Un arrêt à Europe, station désaffectée

Le Levalloisien n’est pas le Neuilléen. Il ne possède pas les mêmes chiens. Enviant depuis des lustres son riche voisin, blessé chaque jour dans son orgueil, le Levalloisien a généralement la faiblesse d’investir dans des grands chiens pour bien montrer à tous que l’appartement qui les recueille possède au moins une antichambre, transformée en chenil. Le Neuilléen, lui, a intégré et digéré la fortune familiale, qui sommeille depuis Mac Mahon dans les livres de la Banque de l’Indochine et n’éprouve plus guère le besoin de paraître : il choisit par conséquent des chiens plus chers, mais plus compacts. Je pense notamment au fameux chihuahua. Cela permet de maximiser les mètres carrés tout en flattant, dans la rue, l’œil du connaisseur.

En contrecoup, le Levalloisien finit par se lasser de voir se succéder les weekends à devoir promener son lévrier afghan, toujours le même, sur l’île de la Jatte, et par vouloir prendre un bon bol d’air frais pour retrouver le panorama vert et gris de son enfance du côté de Trouville (et non de Deauville, réservée au Neuilléen). Avant de retrouver le Cayenne qu’il a loué sur place en Normandie, le Levalloisien prend la ligne 3 et charrie son aigreur jusqu’à Saint-Lazare où l’attendent les trains Corail flambant neufs des années 50.
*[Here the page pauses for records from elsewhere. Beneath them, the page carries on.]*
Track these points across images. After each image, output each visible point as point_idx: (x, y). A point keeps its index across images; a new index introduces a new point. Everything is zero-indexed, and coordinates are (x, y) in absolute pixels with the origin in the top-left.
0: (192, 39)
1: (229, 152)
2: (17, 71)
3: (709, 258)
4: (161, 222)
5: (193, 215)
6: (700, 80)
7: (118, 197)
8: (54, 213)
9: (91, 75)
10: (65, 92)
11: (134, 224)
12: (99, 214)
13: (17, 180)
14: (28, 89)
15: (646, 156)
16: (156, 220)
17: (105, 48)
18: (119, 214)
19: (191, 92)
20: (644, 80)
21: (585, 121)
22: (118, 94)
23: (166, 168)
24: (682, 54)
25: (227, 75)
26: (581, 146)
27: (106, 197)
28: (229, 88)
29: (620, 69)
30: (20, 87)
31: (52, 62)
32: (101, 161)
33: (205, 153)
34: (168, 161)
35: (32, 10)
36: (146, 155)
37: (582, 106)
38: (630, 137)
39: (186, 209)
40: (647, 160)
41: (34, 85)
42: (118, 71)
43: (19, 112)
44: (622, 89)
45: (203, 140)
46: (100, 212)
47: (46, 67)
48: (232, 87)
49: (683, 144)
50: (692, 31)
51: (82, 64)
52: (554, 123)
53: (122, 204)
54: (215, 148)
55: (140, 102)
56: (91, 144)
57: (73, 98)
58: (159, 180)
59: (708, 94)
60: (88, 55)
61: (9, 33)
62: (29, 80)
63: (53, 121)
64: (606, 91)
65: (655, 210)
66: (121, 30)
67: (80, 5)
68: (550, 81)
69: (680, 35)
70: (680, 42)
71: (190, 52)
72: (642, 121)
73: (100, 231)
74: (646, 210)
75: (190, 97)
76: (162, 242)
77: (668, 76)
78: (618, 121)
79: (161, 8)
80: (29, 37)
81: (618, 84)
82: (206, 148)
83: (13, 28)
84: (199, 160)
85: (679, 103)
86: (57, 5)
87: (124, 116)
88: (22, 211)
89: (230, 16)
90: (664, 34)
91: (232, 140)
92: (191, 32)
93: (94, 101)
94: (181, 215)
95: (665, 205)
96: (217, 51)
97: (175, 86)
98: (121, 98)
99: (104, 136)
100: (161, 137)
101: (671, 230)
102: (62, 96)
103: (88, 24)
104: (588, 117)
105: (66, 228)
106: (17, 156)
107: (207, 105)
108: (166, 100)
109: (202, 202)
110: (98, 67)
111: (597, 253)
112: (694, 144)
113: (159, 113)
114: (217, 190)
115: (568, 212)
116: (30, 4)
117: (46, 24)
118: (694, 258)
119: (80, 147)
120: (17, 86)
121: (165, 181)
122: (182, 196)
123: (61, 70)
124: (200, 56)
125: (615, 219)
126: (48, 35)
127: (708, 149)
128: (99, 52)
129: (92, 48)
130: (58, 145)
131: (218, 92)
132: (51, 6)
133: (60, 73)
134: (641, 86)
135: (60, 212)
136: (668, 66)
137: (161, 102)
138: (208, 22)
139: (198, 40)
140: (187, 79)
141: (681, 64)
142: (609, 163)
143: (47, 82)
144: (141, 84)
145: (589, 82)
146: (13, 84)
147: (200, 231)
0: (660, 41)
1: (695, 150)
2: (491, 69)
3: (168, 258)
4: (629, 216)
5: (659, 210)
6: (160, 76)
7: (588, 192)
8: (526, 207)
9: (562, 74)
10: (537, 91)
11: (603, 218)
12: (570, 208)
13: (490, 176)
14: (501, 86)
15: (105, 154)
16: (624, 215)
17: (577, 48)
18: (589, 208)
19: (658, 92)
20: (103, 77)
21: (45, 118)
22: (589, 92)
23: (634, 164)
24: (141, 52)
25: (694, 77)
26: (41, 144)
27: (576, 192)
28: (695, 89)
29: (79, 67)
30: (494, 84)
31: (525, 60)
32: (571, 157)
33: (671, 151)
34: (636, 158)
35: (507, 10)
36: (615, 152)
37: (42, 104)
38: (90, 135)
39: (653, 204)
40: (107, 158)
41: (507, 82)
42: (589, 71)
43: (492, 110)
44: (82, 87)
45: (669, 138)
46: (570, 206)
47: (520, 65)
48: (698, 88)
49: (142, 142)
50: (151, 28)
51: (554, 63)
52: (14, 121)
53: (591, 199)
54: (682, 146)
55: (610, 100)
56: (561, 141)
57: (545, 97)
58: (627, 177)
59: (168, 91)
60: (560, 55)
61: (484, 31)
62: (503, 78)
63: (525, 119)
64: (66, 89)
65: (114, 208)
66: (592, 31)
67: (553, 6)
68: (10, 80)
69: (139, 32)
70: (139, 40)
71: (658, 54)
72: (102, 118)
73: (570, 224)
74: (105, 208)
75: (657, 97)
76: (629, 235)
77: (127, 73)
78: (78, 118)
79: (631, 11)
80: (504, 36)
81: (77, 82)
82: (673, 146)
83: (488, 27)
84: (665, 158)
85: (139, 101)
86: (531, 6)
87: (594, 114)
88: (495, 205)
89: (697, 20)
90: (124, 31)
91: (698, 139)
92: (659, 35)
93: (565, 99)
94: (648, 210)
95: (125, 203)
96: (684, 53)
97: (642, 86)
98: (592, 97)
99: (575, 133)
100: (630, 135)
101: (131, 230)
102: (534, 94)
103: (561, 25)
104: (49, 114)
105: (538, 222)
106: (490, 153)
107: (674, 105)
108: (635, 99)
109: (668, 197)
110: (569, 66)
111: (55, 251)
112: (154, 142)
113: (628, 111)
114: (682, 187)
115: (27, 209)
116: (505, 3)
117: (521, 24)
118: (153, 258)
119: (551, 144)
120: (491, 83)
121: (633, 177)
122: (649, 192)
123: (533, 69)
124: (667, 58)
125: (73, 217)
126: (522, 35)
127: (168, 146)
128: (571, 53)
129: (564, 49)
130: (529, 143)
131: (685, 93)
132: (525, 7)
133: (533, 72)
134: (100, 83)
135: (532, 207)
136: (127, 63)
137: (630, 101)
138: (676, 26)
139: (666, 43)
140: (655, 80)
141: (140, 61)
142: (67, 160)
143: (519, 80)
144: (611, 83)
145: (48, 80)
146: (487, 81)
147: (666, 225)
Sur la route, il passe par la station Europe, et lui comme tout le reste de la rame s’interroge de n’y voir monter ni descendre aucune âme, même errante. Et cette interrogation naît à chaque passage à la station Europe. Et à chaque passage est renforcée cette surprise de constater qu’elle n’a pas encore été rebouchée.

C’est que cette station est d’une cruelle modernité.

Si moderne parce que si déserte : ce lieu est tout un symbole. A l’instar de la vieille utopie de Monnet et de Schuman qui aujourd’hui tombe en lambeaux sous les coups de boutoir du terrorisme, du nationalisme, du protectionnisme, du Brexit et de Trump, Europe se meurt de solitude. Mais elle résiste encore car la RATP a elle aussi ses bureaucrates et, tous les jours, le Levalloisien macroniste est heureux d’être contraint d’y faire un arrêt pour rien.

Cette station Europe n’intéresse peut-être plus grand monde, mais on aurait tort de croire qu’elle est la seule. Elle est battue dans sa désertification par quelques autres telle qu’Assemblée Nationale qui n’est pas loin de décrocher la palme dans ce contexte de guillotinage des élites politiques. Si elle échappe à la lanterne rouge, c’est aussi grâce aux lois de l’Ancien Régime encore en vigueur : les parlementaires et leurs frères, et leurs soeurs, et leurs parents, et leurs enfants, et leurs cousins, et leurs oncles, ainsi que les germains de tous ceux-là, descendent chaque matin à cette station pour donner un coup de main à l’élu de la famille. Qui y voit des emplois fictifs ? Regardez plutôt les statistiques de la RATP.

Europe reste aussi loin devant Eglise d’Auteuil, lanterne rouge du classement (vous savez, là où on ne peut prendre le métro que dans un seul sens) et il serait absurde qu’en cette époque au nihilisme sacralisé, Eglise d’Auteuil soit plus fréquentée qu’Europe. Tous les discours laïcards n’auraient donc servi à rien. Les clochers auraient été décapités en vain.

En termes de fréquentation, Europe est aussi devant la majeure partie des stations de la ligne 7 bis, celle qui tourne en rond avec ses noms à consonance communiste : Jaurès, Bolivar et Place des Fêtes. Sans oublier bien sûr la station Botzaris. D’ailleurs, entre nous, si on te donne rendez-vous un soir à la station Botzaris pour un apéro, n’oublie pas ton flingue, car il y a là-dessous quelque chose de louche.

Alors, même si Europe a encore de la marge devant toutes ces chimères du passé, il n’empêche qu’un sérieux ravalement s’impose. La désaffection la guette et la parole mystique de Macron ne sera pas de trop. Que cet homme providentiel fasse renaître de ses cendres cette belle idée d’union! Qu’il réinjecte la foi dans la monnaie unique! Qu’il ramène les Anglais à la raison! Qu’il remaille le territoire, qu’il recrée du lien, à défaut de construire des murs! Quand il était ministre, nous avons constaté comme sa puissance de travail était immense. Sa seule préoccupation n’a concerné alors qu’Europe et, tout naturellement, sa seule et unique loi est allée dans ce sens. Une loi révolutionnaire et d’une troublante modernité : désormais, contre la désertification, tous les bus Macron mènent à Europe.